Write the records out exactly as they read, but not the pictures.

Collected data:

- Opening Delimiter -

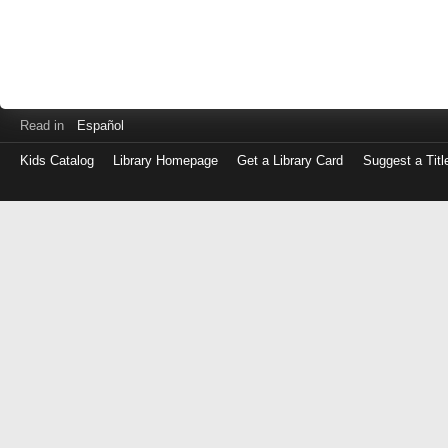
Read in
Español
Kids Catalog
Library Homepage
Get a Library Card
Suggest a Titl
Log
in
with
either
your
Library
Card
Number
or
EZ
Login
Library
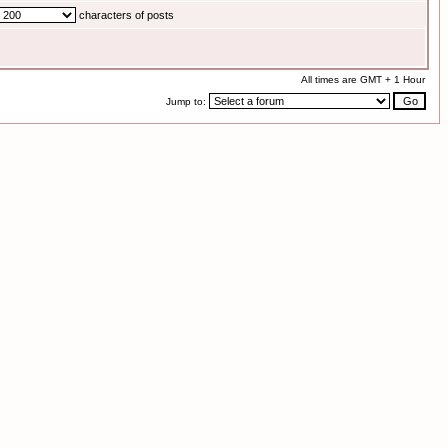
characters of posts
All times are GMT + 1 Hour
Jump to:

- Closing Delimiter -

RESPONSE TO THE TASK:
Read in
Español
Kids Catalog
Library Homepage
Get a Library Card
Suggest a Titl
Log
in
with
either
your
Library
Card
Number
or
EZ
Login
Library
characters of posts
All times are GMT + 1 Hour
Jump to:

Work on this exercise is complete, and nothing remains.